Your answer must be an exact copy of the records below, minus any images.

[INPUT — start]

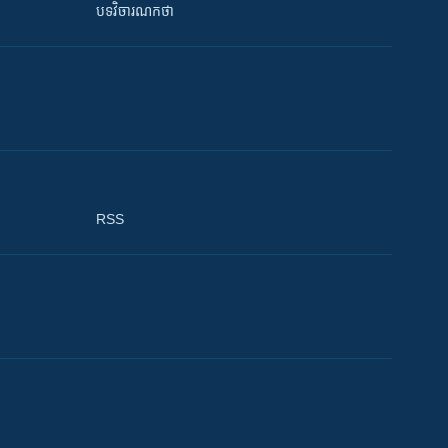
បទវិចារណកថា
RSS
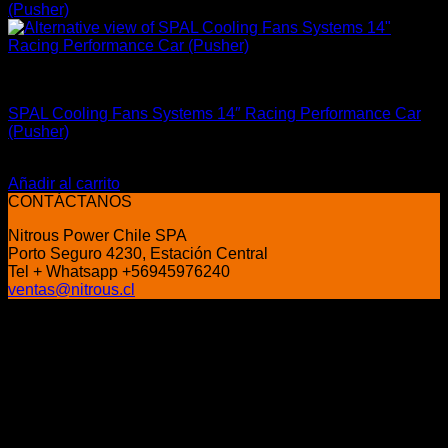
Accesorios Motor
SPAL Cooling Fans Systems 14″ Racing Performance Car
(Pusher)
El
El
$
359.900
$
279.900
precio
precio
Añadir al carrito
original
actual
CONTÁCTANOS
era:
es:
Nitrous Power Chile SPA
$359.900.
$279.900.
Porto Seguro 4230, Estación Central
Tel + Whatsapp +56945976240
ventas@nitrous.cl
P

[INPUT — finish]

**OUTPUT OF THE TASK**
បទវិចារណកថា
RSS
Accesorios Motor
SPAL Cooling Fans Systems 14″ Racing Performance Car
(Pusher)
El
El
$
359.900
$
279.900
precio
precio
Añadir al carrito
original
actual
CONTÁCTANOS
era:
es:
Nitrous Power Chile SPA
$359.900.
$279.900.
Porto Seguro 4230, Estación Central
Tel + Whatsapp +56945976240
ventas@nitrous.cl
P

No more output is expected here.